Guy Béraud est un compulsif du dessin. Il a rempli, à la manière d’un capitaine, comme un vieux loup de mer dévorant les moutons qui fleurissent sur le gazon mouvementé des océans, des centaines de carnets sans en être rassasié. Alors, son immense voracité le fait attaquer des quantités hectométriques de papier, qu’il couvre d’ébauches sans la moindre vergogne et qu’il entasse en tentaculaires et mouvantes assemblées, pour, en laissant son œil s’accrocher à la lecture rapide d’un effeuillage de pile, en piocher un exemplaire.

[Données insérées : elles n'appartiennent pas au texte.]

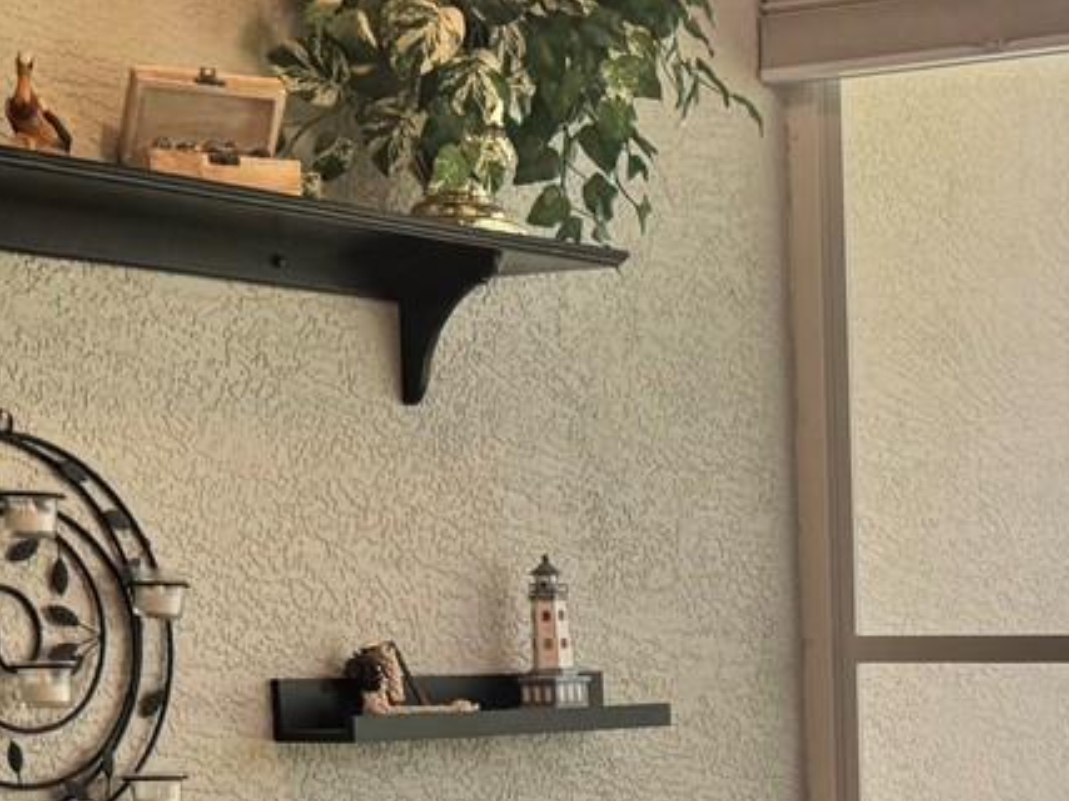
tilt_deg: -8.6
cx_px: 1079
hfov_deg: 21.0
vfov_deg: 15.6
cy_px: 1059
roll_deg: +0.2
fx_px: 2779
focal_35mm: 90
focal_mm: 6.76
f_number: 1.78
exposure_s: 1/120
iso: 100
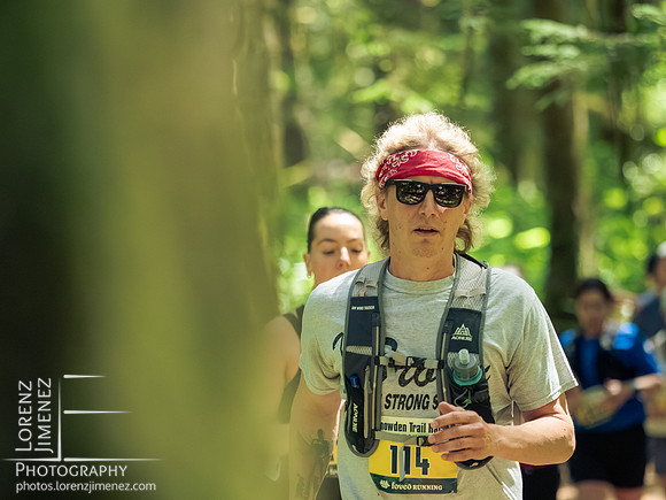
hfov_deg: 7.6
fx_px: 5002
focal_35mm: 260
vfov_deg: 5.7
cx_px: 333
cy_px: 250
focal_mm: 130
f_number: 2.8
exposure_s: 1/800
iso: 5000
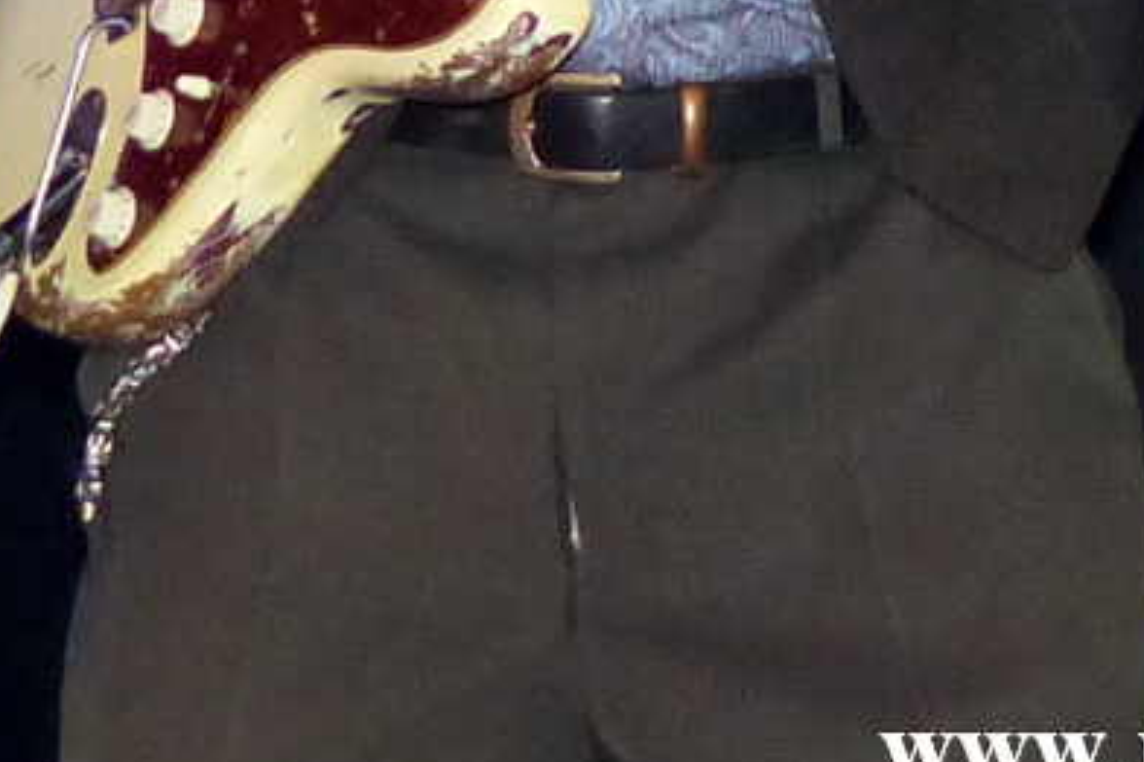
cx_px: 785
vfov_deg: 14.2
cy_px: -607
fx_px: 2700
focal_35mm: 85
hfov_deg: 23.8
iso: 400
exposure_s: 1/160
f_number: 2.8
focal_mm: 5.7
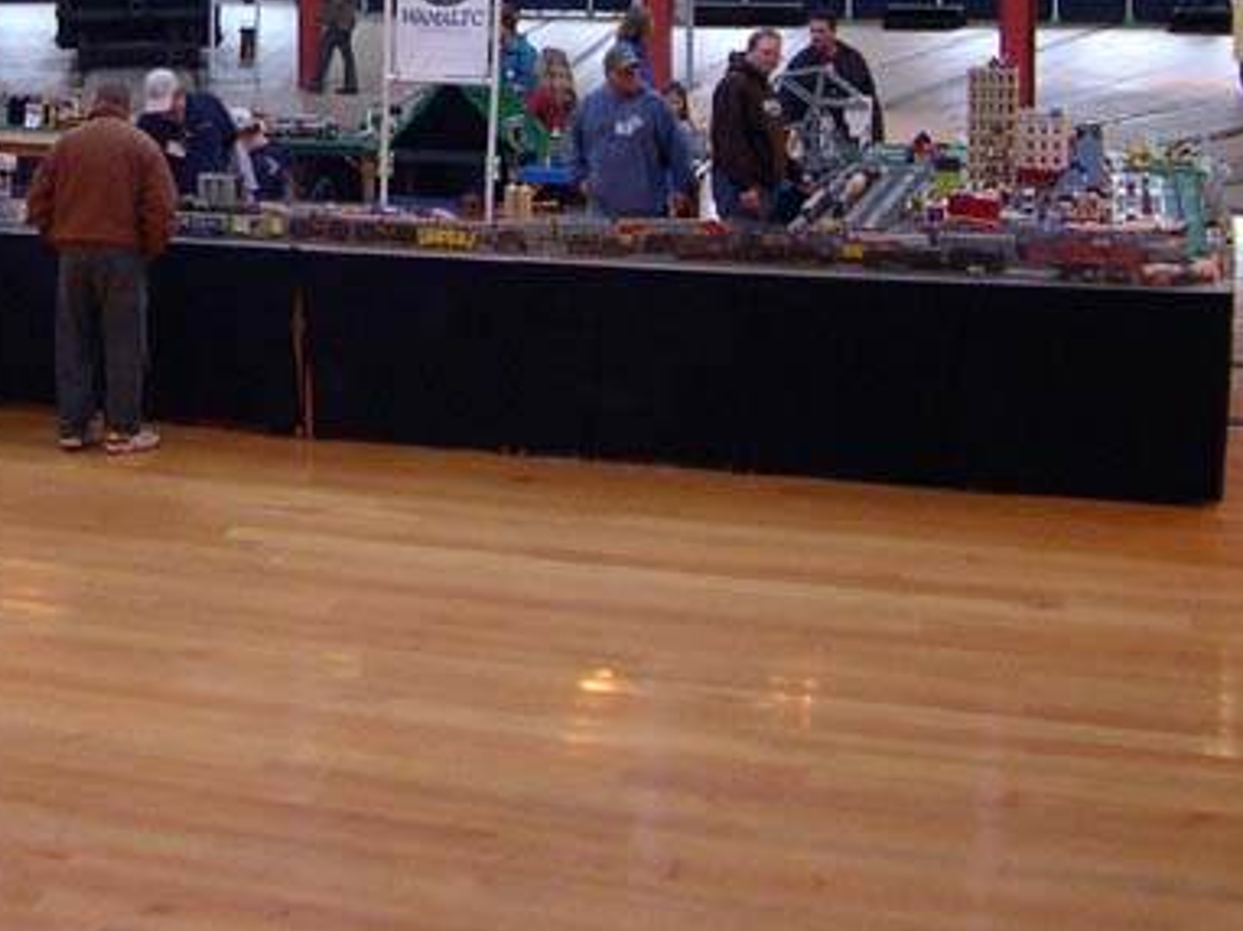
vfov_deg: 16.4
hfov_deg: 21.9
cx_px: 185
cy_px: 13
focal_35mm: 88
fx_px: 3158
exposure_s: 1/19.5
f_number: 2.9
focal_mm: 9
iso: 400
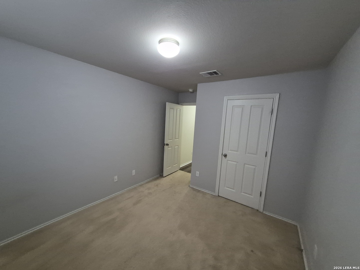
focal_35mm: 13
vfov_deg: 89.9
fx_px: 135
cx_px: 180
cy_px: 135
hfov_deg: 106.2
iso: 800
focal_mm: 1.74
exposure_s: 1/60
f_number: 2.2
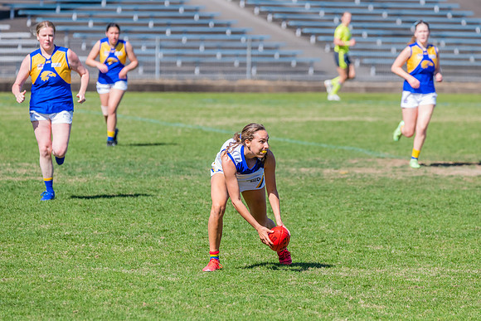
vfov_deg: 3.7
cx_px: 250
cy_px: 167
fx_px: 4993
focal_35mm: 374
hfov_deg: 5.5
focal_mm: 360
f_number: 8
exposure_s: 1/1600
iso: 800
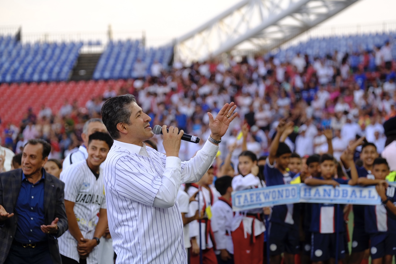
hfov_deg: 14.4
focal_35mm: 142
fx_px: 1562
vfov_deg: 9.7
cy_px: 132
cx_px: 198
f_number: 2.8
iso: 160
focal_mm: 94.5
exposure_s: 1/250
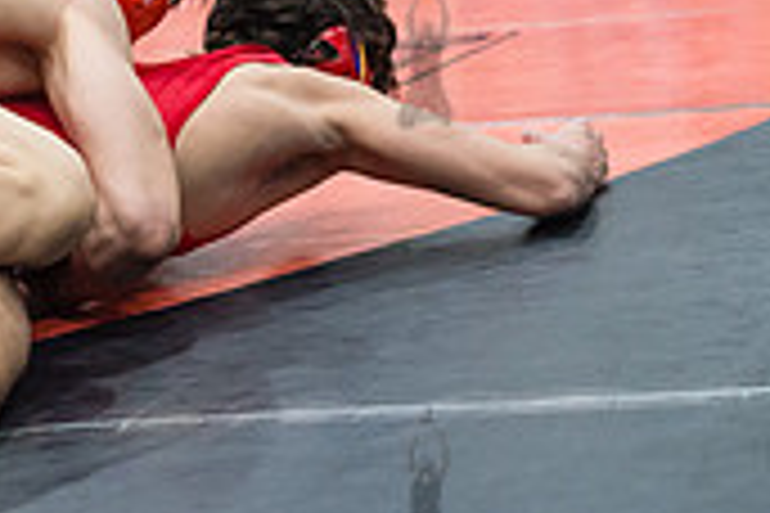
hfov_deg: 17.2
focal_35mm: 119
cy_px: 47
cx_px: 423
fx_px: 2545
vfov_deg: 11.4
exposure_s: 1/320
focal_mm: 35
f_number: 3.5
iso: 4000
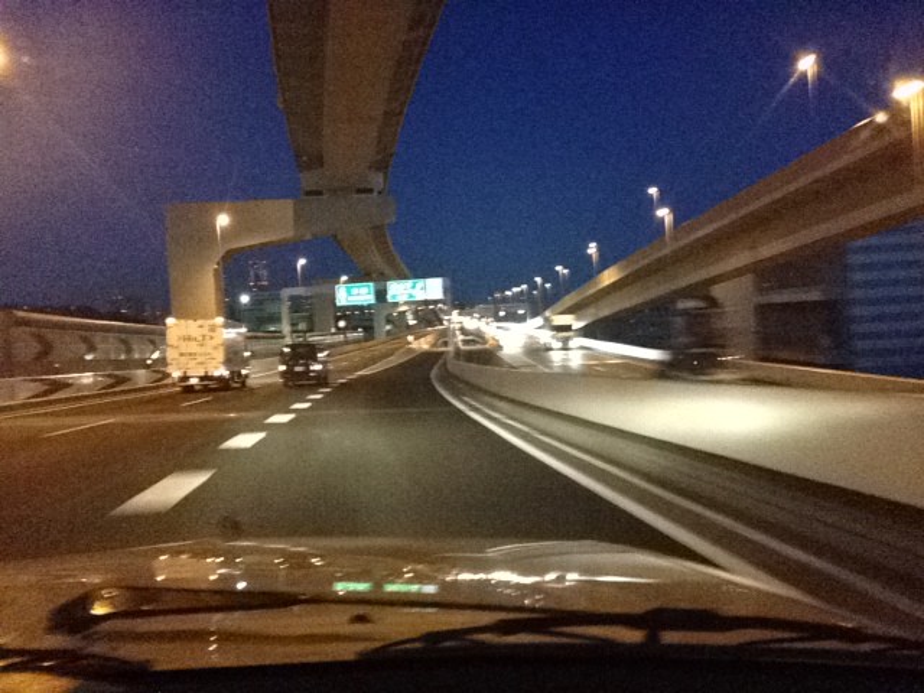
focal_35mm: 33
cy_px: 346
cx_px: 462
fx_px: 881
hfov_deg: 55.4
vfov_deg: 42.9
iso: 3200
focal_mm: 4.13
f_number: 2.4
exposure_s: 1/24
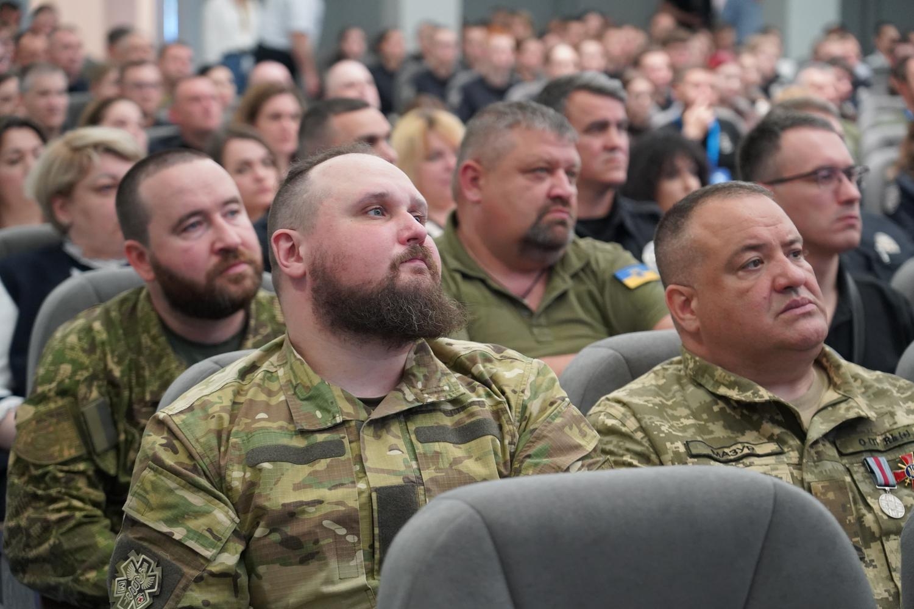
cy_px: 304
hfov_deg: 25.1
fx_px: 2056
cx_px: 457
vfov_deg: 16.9
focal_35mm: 81
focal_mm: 81
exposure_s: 1/160
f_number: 4
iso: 5000
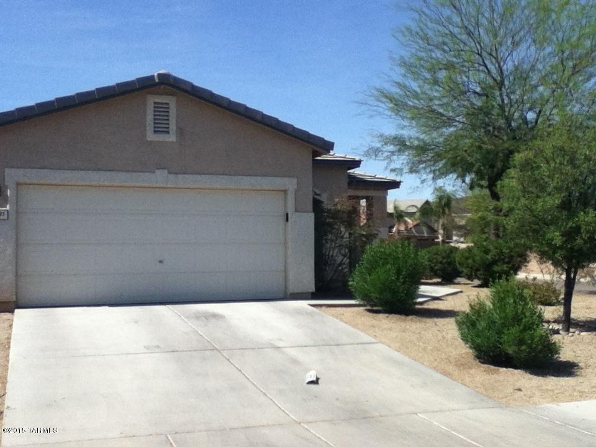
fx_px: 551
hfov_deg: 56.8
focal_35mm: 32
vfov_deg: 44.2
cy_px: 224
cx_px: 298
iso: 80
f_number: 2.4
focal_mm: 3.85
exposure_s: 1/1963
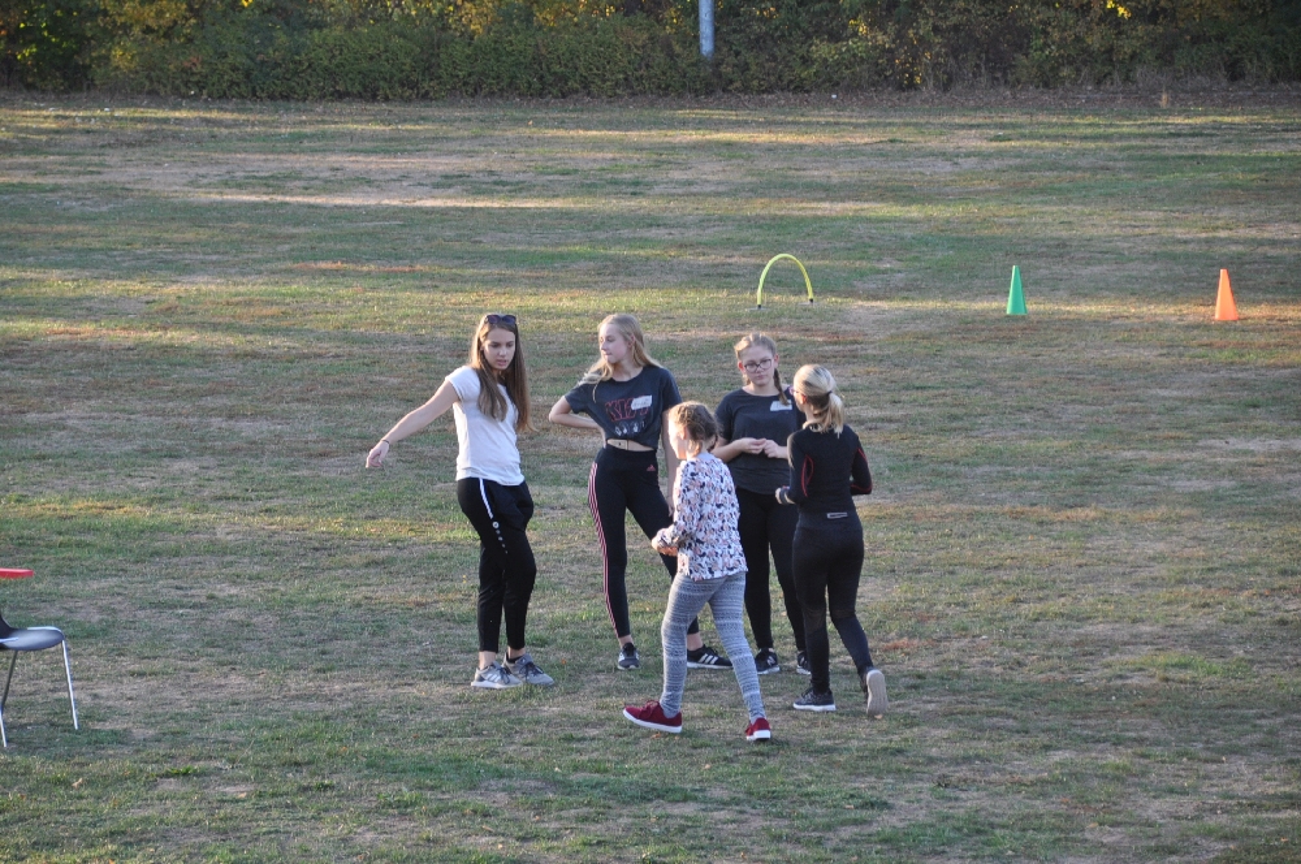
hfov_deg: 10.2
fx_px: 7309
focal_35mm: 202
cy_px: 432
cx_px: 650
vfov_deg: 6.8
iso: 560
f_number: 6
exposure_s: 1/250
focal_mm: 135
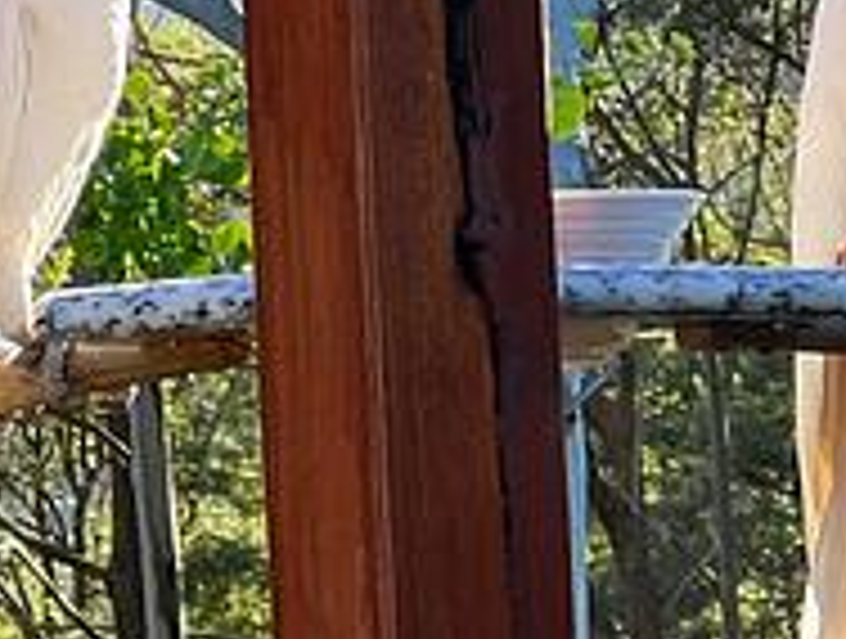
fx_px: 6224
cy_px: 56
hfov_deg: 7.8
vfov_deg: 5.9
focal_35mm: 254
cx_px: 418
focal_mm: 9
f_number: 2.8
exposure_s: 1/121
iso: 64
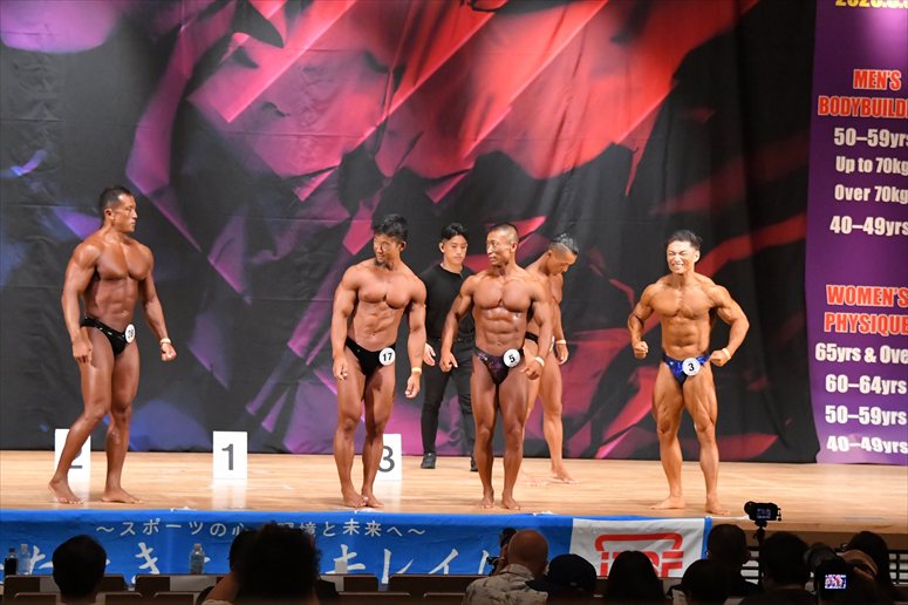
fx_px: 3479
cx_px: 454
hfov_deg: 14.9
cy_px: 302
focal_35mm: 138
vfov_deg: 9.9
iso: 9000
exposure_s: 1/400
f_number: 5.6
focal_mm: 92
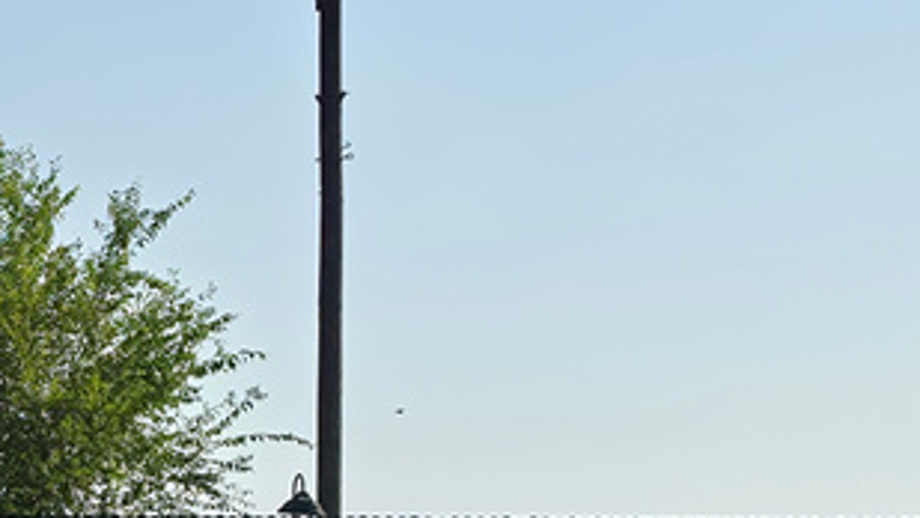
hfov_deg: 12.2
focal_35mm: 166
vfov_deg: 7.1
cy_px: 941
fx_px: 4051
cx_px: -527
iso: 25
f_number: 1.4
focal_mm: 6.5
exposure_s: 1/3818
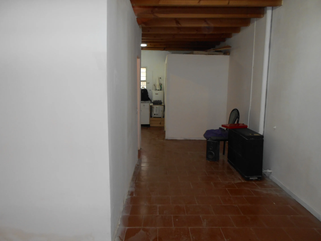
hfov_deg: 67.3
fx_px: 241
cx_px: 160
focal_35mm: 26
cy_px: 120
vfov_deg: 53.1
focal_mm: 4.6
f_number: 3.2
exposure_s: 1/25
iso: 200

L’élu sera regardé, retourné, découpé, agrémenté de couleurs, graffé et déposé pour maturer et peut-être être repris, et là, quasi ultime alchimique étape, Guy le couchera sur toile, enduit de colle et de couleurs, cerné, ombré et à nouveau graffé, et, pourquoi pas, accompagné d’un autre qui lui aussi sera découpé et collé… Le nom viendra.
Le papier maintenant étendu et sec et attentif, attend la profonde fouille de Béraud qui le guette. Il s’anime, se trahit, raconte à Guy ce que Béraud fit et que Béraud entend y trouvant la raison du nom qui surgit et baptise.
Le dessin enseveli sous un travail aigüe n’a qu’un lointain rapport à l’œuvre dont il est la racine. Il n’était que l’ébauche, sans lui rien ne se faisait.